| Instructions to follow |
Take the data below and copy exactly the lines starting at the one with "left ear: (936, 398)" and finishing at the one with "left shoulder: (22, 428)", both included.

Dataset excerpts below:

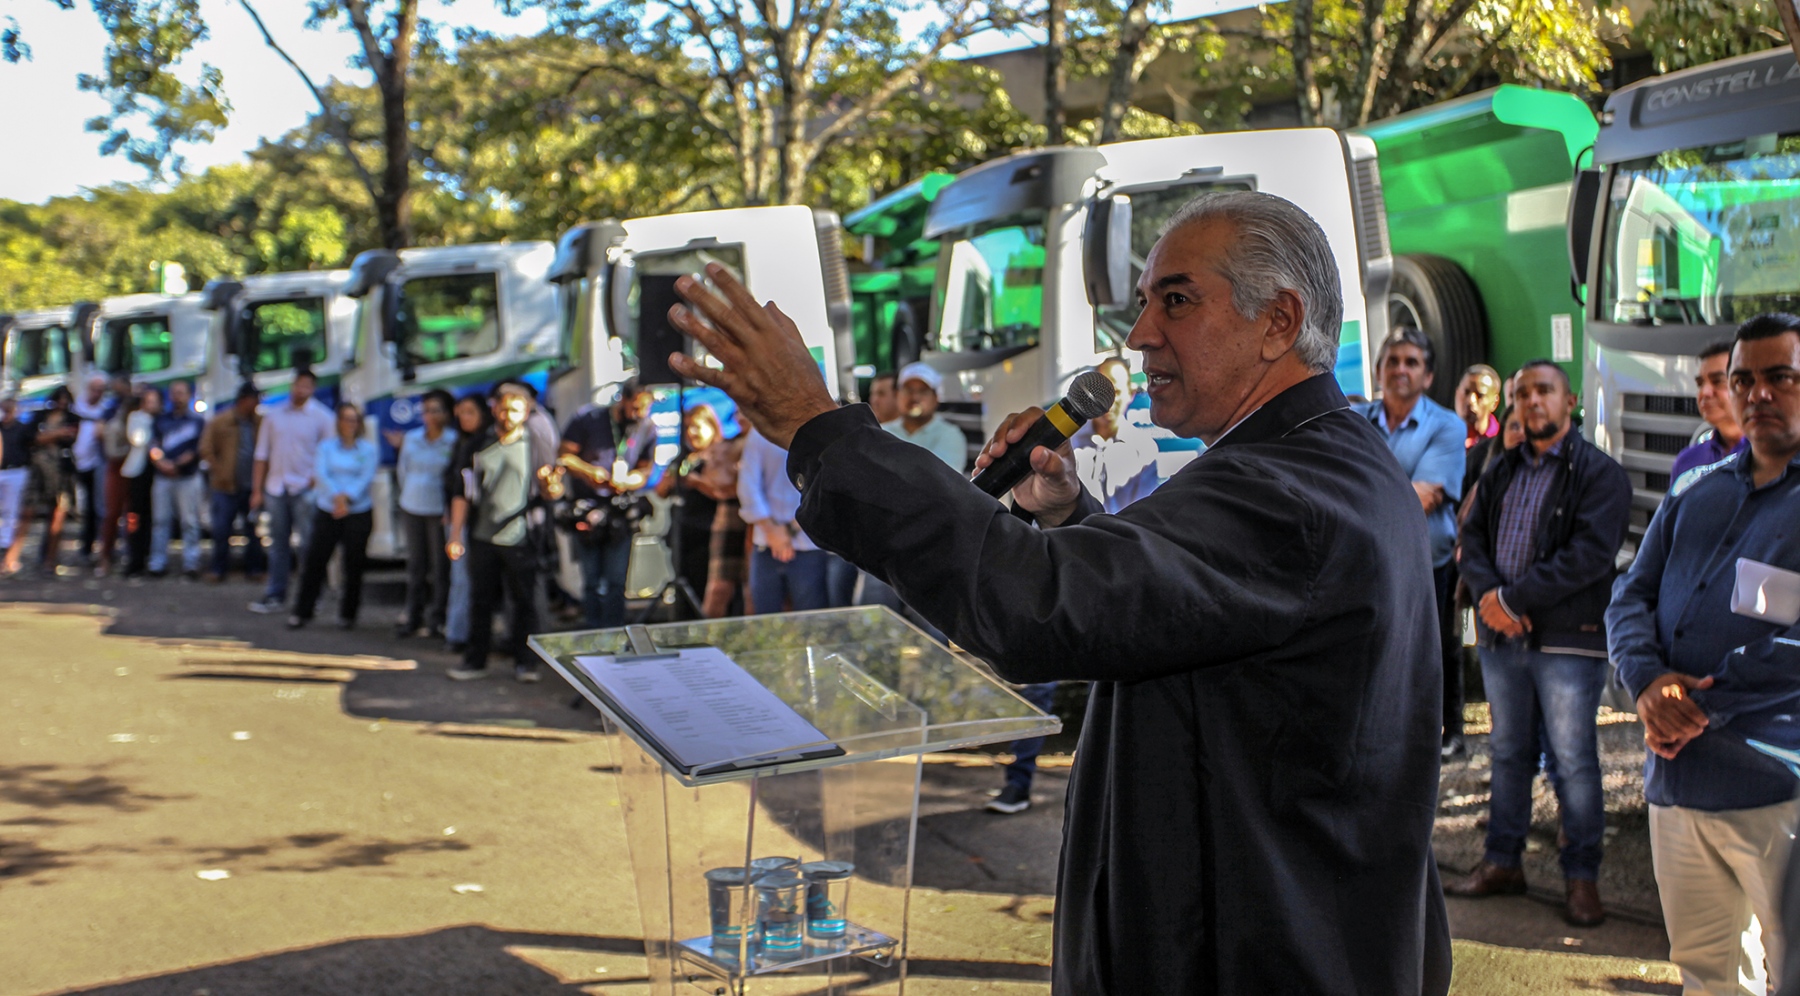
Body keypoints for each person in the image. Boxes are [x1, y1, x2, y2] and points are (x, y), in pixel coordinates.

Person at [664, 189, 1452, 992]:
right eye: (1144, 304)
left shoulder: (1286, 490)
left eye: (1176, 301)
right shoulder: (1317, 460)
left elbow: (1038, 606)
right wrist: (1070, 516)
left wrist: (820, 427)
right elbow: (1169, 607)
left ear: (1279, 322)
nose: (1142, 335)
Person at [1608, 313, 1800, 996]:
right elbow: (1630, 598)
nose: (1759, 394)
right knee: (1708, 977)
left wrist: (1699, 703)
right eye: (1744, 379)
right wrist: (1647, 683)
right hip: (1679, 788)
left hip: (1777, 791)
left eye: (1781, 376)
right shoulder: (1697, 491)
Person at [1448, 360, 1632, 927]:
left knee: (1574, 761)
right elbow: (1471, 536)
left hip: (1567, 642)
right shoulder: (1501, 469)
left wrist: (1512, 602)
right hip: (1505, 639)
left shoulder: (1600, 474)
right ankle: (1503, 861)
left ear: (1569, 400)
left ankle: (1582, 879)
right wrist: (1489, 597)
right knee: (1507, 753)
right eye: (1521, 393)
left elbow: (1588, 556)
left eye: (1543, 391)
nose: (1531, 402)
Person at [1355, 328, 1468, 758]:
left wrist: (1358, 498)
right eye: (1393, 360)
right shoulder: (1353, 422)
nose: (1401, 369)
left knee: (1436, 646)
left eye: (1412, 362)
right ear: (1379, 368)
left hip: (1429, 560)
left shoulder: (1447, 426)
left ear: (1429, 376)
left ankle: (1447, 733)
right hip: (1367, 560)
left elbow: (1422, 497)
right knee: (1377, 646)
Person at [449, 384, 546, 682]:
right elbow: (461, 494)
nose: (508, 415)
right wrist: (455, 535)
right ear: (494, 409)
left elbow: (549, 488)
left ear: (526, 411)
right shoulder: (476, 446)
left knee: (524, 602)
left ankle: (526, 663)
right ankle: (475, 661)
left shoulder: (536, 443)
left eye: (515, 409)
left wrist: (552, 487)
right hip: (482, 537)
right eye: (503, 408)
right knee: (481, 601)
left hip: (521, 537)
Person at [555, 381, 656, 628]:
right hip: (587, 508)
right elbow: (565, 456)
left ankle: (615, 631)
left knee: (615, 579)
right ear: (622, 400)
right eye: (636, 407)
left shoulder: (646, 427)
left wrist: (630, 480)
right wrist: (590, 472)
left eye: (645, 408)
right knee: (591, 580)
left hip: (620, 511)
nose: (640, 413)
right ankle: (593, 629)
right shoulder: (588, 418)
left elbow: (645, 469)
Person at [248, 369, 334, 613]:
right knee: (278, 545)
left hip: (306, 490)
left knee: (308, 545)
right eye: (298, 385)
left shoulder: (322, 417)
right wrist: (257, 490)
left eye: (306, 386)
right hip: (277, 487)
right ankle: (276, 593)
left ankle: (311, 595)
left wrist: (316, 482)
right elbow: (261, 455)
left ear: (313, 389)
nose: (300, 390)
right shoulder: (273, 417)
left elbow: (328, 455)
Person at [289, 402, 378, 630]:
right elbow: (322, 473)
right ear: (338, 422)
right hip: (328, 510)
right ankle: (302, 611)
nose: (350, 424)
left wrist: (347, 498)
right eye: (346, 419)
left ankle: (348, 615)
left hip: (357, 511)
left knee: (354, 565)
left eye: (354, 419)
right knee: (315, 561)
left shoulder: (368, 449)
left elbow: (366, 477)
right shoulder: (326, 447)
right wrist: (337, 498)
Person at [738, 426, 831, 614]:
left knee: (812, 621)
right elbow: (748, 486)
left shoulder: (820, 430)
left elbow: (825, 488)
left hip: (809, 545)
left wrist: (788, 530)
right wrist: (772, 531)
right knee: (765, 623)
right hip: (766, 544)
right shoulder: (759, 434)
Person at [395, 389, 457, 638]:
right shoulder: (412, 438)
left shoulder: (452, 440)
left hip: (439, 510)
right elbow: (403, 471)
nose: (430, 415)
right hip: (412, 505)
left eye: (436, 410)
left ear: (446, 413)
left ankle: (438, 619)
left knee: (440, 567)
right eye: (426, 410)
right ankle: (413, 615)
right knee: (416, 566)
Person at [1069, 356, 1161, 515]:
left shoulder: (1145, 451)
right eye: (1102, 392)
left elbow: (1144, 514)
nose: (1108, 401)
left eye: (1116, 392)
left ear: (1130, 394)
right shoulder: (1069, 442)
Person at [199, 384, 266, 583]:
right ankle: (218, 569)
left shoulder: (259, 423)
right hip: (225, 486)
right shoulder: (221, 422)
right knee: (221, 530)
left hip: (251, 487)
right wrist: (219, 470)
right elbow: (206, 448)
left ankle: (254, 569)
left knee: (253, 531)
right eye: (254, 400)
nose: (256, 405)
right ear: (244, 400)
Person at [442, 392, 493, 653]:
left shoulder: (488, 443)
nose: (463, 418)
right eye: (460, 413)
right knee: (461, 580)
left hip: (483, 525)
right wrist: (454, 528)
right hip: (461, 524)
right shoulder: (461, 444)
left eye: (469, 412)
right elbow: (456, 488)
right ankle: (457, 634)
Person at [1670, 340, 1747, 491]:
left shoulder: (1773, 458)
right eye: (1700, 384)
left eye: (1718, 381)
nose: (1704, 393)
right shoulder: (1688, 461)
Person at [148, 380, 206, 579]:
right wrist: (161, 462)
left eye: (181, 393)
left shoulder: (197, 421)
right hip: (163, 478)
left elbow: (198, 449)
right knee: (160, 521)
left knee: (190, 521)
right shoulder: (161, 420)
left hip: (187, 477)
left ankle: (191, 563)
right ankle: (157, 563)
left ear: (189, 395)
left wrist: (178, 464)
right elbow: (153, 446)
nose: (177, 397)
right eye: (174, 393)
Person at [26, 386, 82, 572]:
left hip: (62, 472)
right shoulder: (41, 416)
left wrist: (46, 436)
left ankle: (50, 560)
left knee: (59, 513)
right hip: (40, 470)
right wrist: (56, 434)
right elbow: (31, 438)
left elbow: (70, 438)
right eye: (60, 398)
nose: (62, 403)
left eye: (66, 399)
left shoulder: (72, 419)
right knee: (28, 512)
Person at [883, 362, 965, 470]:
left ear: (936, 398)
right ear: (897, 395)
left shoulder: (950, 435)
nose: (915, 397)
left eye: (923, 391)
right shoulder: (881, 431)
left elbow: (942, 479)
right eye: (909, 390)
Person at [96, 389, 138, 577]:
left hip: (136, 473)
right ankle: (105, 557)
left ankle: (132, 556)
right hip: (117, 471)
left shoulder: (142, 424)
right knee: (112, 514)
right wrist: (134, 449)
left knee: (133, 515)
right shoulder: (114, 426)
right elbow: (112, 453)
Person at [121, 387, 160, 578]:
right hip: (137, 473)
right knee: (135, 517)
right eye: (149, 401)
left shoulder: (162, 419)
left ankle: (150, 559)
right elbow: (137, 439)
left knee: (153, 518)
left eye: (155, 401)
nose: (152, 405)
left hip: (157, 474)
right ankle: (134, 559)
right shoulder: (137, 417)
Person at [71, 374, 108, 564]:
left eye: (101, 390)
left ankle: (94, 549)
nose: (97, 393)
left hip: (96, 464)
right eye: (94, 389)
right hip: (75, 463)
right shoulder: (76, 406)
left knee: (96, 509)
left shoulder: (106, 410)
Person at [0, 395, 33, 576]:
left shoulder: (22, 428)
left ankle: (8, 557)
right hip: (3, 472)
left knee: (11, 513)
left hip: (16, 473)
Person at [1455, 363, 1503, 449]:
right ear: (1457, 394)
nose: (1471, 401)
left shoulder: (1502, 442)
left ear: (1494, 403)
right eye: (1466, 392)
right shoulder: (1439, 438)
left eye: (1480, 395)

End of Dataset excerpts.

| Exercise solution |
left ear: (936, 398)
right ear: (897, 395)
left shoulder: (950, 435)
nose: (915, 397)
left eye: (923, 391)
right shoulder: (881, 431)
left elbow: (942, 479)
right eye: (909, 390)
Person at [96, 389, 138, 577]:
left hip: (136, 473)
right ankle: (105, 557)
left ankle: (132, 556)
right hip: (117, 471)
left shoulder: (142, 424)
right knee: (112, 514)
right wrist: (134, 449)
left knee: (133, 515)
right shoulder: (114, 426)
right elbow: (112, 453)
Person at [121, 387, 160, 578]:
right hip: (137, 473)
right knee: (135, 517)
right eye: (149, 401)
left shoulder: (162, 419)
left ankle: (150, 559)
right elbow: (137, 439)
left knee: (153, 518)
left eye: (155, 401)
nose: (152, 405)
left hip: (157, 474)
right ankle: (134, 559)
right shoulder: (137, 417)
Person at [71, 374, 108, 564]:
left eye: (101, 390)
left ankle: (94, 549)
nose: (97, 393)
left hip: (96, 464)
right eye: (94, 389)
right hip: (75, 463)
right shoulder: (76, 406)
left knee: (96, 509)
left shoulder: (106, 410)
Person at [0, 395, 33, 576]:
left shoulder: (22, 428)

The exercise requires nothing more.